Neurological rehabilitation can be defined as the institution of therapy to maximize the degree of recovery within a given individual following a neurological insult. It has been suggested that neurological rehabilitation is based around the phenomenon of neuronal plasticity which is thought to play a crucial role in recovery from neurological injury and in particular stroke. For the design and implementation of effective rehabilitative strategies it is essential to consider three components: (i) an understanding of the nature of the initial insult, (ii) an understanding of the manner in which recovery may occur and (iii) an objective measure of the result of therapeutic interventions employed.

Each of these components can be addressed in part with transcranial magnetic stimulation and the area of recovery from disability following stroke has received most attention. In particular, TMS has been used to investigate motor reorganization following stroke, which has led to a greater understanding of the potential recovery patterns that occur. TMS may also have a role in the induction of plasticity itself and has potential to become a rehabilitative tool in recovery from neurological injury.

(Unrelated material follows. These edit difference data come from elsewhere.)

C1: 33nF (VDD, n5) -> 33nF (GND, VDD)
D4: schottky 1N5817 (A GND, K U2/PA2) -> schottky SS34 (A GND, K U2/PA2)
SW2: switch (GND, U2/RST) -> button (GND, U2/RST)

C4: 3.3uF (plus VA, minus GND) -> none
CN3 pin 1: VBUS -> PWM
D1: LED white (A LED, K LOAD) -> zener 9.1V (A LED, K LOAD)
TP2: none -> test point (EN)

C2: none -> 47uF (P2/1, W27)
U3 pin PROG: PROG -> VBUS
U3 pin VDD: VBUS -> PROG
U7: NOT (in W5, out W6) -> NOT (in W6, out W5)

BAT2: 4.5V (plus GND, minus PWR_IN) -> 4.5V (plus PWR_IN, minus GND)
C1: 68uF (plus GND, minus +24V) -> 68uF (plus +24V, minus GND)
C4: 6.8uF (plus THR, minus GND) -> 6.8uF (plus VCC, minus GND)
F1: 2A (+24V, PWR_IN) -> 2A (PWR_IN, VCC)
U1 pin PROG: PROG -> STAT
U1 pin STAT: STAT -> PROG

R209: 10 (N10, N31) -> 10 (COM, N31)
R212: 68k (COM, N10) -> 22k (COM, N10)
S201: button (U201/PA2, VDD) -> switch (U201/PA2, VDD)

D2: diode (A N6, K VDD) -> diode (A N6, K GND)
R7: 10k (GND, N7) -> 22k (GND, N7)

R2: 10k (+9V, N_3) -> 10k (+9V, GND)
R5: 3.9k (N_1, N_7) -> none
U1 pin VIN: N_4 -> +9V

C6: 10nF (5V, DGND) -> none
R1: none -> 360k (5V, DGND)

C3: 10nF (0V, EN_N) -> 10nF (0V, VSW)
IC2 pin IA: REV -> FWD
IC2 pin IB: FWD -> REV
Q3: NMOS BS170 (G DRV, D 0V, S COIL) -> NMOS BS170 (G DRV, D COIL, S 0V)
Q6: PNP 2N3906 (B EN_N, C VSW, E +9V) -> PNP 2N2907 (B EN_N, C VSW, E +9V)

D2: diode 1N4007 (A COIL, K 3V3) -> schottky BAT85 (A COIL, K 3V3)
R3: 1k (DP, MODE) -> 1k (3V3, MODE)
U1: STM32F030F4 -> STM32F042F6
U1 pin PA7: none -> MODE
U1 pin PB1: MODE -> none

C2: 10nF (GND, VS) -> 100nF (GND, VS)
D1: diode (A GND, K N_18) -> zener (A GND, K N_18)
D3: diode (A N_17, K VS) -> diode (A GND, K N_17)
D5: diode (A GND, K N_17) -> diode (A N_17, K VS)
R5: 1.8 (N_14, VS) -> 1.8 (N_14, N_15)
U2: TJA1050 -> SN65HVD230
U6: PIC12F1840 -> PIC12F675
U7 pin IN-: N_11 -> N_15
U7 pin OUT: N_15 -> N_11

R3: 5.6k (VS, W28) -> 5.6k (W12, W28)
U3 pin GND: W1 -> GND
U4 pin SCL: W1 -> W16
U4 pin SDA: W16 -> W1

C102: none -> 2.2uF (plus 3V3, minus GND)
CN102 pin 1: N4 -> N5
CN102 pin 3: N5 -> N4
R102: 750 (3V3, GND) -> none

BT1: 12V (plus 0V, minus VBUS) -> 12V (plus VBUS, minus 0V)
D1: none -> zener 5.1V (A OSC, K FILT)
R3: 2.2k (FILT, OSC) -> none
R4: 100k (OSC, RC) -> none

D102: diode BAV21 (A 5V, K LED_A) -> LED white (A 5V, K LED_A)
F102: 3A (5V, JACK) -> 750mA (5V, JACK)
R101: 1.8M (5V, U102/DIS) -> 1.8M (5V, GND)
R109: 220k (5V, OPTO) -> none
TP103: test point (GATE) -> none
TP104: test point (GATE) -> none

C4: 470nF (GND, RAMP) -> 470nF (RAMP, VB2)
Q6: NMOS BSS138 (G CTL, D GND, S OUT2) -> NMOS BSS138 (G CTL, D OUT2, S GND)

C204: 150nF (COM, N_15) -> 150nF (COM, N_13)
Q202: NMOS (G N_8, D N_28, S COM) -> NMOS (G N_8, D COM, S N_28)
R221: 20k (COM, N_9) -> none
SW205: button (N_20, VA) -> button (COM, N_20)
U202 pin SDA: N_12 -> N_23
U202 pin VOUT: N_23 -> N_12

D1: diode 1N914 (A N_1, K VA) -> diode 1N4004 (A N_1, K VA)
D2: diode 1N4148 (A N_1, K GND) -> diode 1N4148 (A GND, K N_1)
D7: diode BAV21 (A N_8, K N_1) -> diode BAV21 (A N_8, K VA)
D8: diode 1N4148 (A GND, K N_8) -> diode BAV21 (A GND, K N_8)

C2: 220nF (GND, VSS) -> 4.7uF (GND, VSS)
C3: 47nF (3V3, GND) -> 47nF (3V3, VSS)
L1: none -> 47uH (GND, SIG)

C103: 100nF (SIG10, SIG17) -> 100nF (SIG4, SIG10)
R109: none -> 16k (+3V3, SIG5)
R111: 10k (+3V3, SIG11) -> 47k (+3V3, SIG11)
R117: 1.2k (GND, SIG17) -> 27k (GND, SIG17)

In this chapter we will review how TMS has been utilized in the study of spontaneous recovery, explore the role of TMS in quantifying rehabilitation and examine how TMS has been applied to studies aimed at influencing the recovery process with therapeutic intervention.

Mechanisms of recovery from unilateral hemispheric stroke

Unilateral hemispheric stroke (UHS) has many advantages as a model for investigating recovery from neurological injury.